Y con esas descendimos a las catacumbas. Cada sección es una pequeña manzana de lo que fueron escaparates de tiendas, algunas en mejor estado que otras, pero todas acompañadas de una línea de tiempo indicando los acontecimientos relevantes. Después de cada sección que visitábamos, volvíamos a la superficie por unas escaleras angostas y dábamos la vuelta a la esquina para entrar por otra puerta completamente anodina en la que ni siquiera nos hubiéramos fijado.
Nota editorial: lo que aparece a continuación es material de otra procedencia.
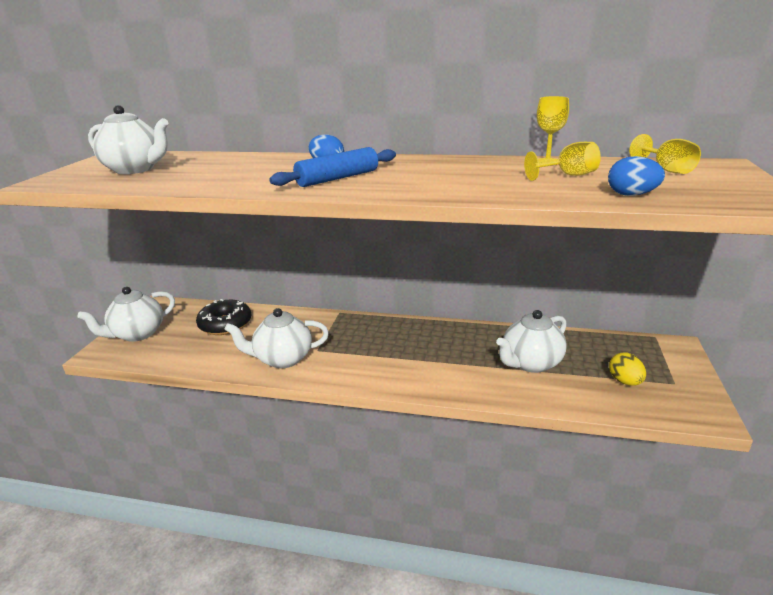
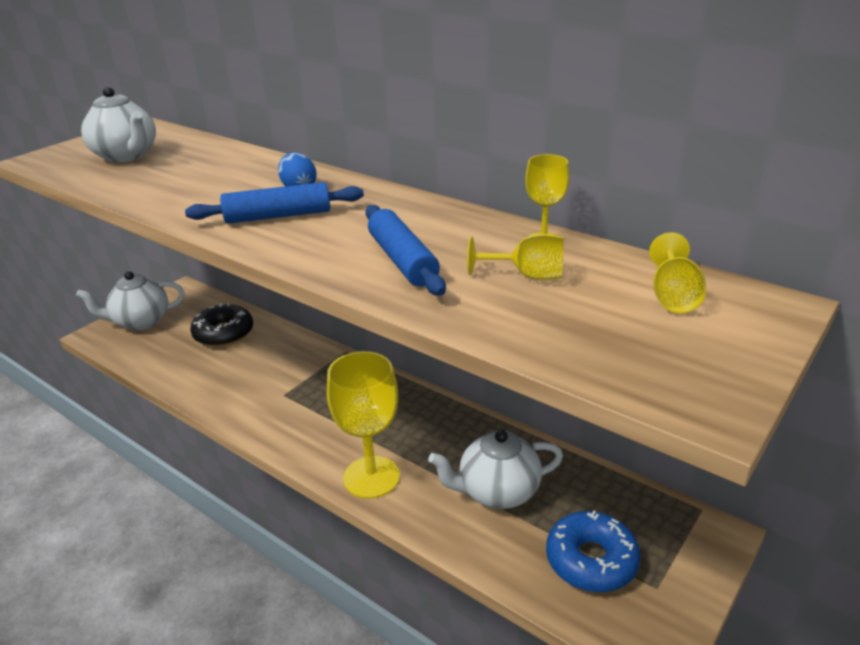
camera: 25 degrees right, 5 degrees up
(282, 359) = (242, 395): white teapot -> none
(437, 380) = (371, 477): none -> yellow goblet
(474, 182) = (402, 260): none -> blue rolling pin
(625, 381) = (591, 560): yellow egg -> blue donut
(631, 195) = (547, 335): blue egg -> none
Podría ser la entrada de una casa, una sala de máquinas o una trampilla de mantenimiento, pero todo nos llevaba a otra manzana de calles subterráneas, como un reflejo perfecto de las calles de la superficie.

Cuanto más caminábamos, más descubríamos. A través de las rejillas de cristal del techo podíamos contemplar a los peatones, ajenos a nuestras miradas. Descubrimos el destino que esperaba a aquellos túneles tapados (salas de apuestas en la época de la ley seca, pensiones de mala muerte, bares clandestinos, fumaderos de opio y otras actividades literal y metafóricamente subterráneas). Desesperada por librarse de las ratas que empezaban a colonizar los túneles, la ciudad ofreció una recompensa de 10 centavos por cada rata muerta, que se podía reclamar entregando una cola a modo de prueba. Un ciudadano emprendedor se lo tomó demasiado en serio: decidió criar ratas simplemente para matarlas y reclamar la recompensa. Una historia muy macabra, tanto para el humano como para las ratas.

Catacombs of Seattle — David SzmidtProbablemente sea más seguro de lo que parece — David Szmidt

También descubrimos la historia de la extraordinaria Lou Graham, propietaria de un burdel que no desentonaba entre los mejores hoteles de la ciudad. Propuso que se legalizara la prostitución, convirtiéndola en una actividad gravable y otorgando derechos laborales a las trabajadoras, y permitiendo además una gestión y un debate más abiertos sobre el trabajo en sí y los riesgos de salud asociados. Tuvo tanto éxito que muchas empresas le pedían préstamos (cobraba más intereses que los bancos, pero exigía menos burocracia) y su actitud y mentalidad progresistas en lo referente a la sexualidad la llevaron a emplear a personas abiertas a la homosexualidad y a mujeres transgénero. Así, Lou Graham acabó aportando más a causas benéficas, como la educación infantil, que el todos los ciudadanos notables de la ciudad juntos. De hecho, no ha habido nadie que igualara su contribución a causas caritativas en Seattle y la región circundante hasta la llegada de Bill Gates. 

Una joya bien escondida que merece mucho la pena

Old building sign in Seattle's catacombs — David SzmidtA fin de cuentas, el tour subterráneo es de lo mejorcito que puedes hacer en Seattle — David Szmidt

Durante 75 minutos nos abrimos paso por calles subterráneas, entre fachadas abandonadas y aceras agrietadas, escuchando las historias y descubriendo a los personajes que insuflaron vida a la ciudad. Parece que los túneles abarcan un área de tres manzanas por once, pero a los visitantes solo se les permite ver unas cuatro secciones. Ahora: esas cuatro secciones incluyeron algunas de las cosas más excepcionales que haya visto nunca en una ciudad (o debajo de ella).

Nos despedimos de Clay, al que ya le habíamos cogido cariño, y nos quedamos reflexionando sobre el extraordinario ingenio (hay quien lo llama locura) que concibió tamaña reconstrucción. Si la necesidad es la madre de la inventiva, este es el niño que Seattle decidió venderle al circo ambulante. Una estrambótica reliquia del pasado que, aunque ya domesticada, sigue dejando atónitos a sus visitantes, se lo esperen o no.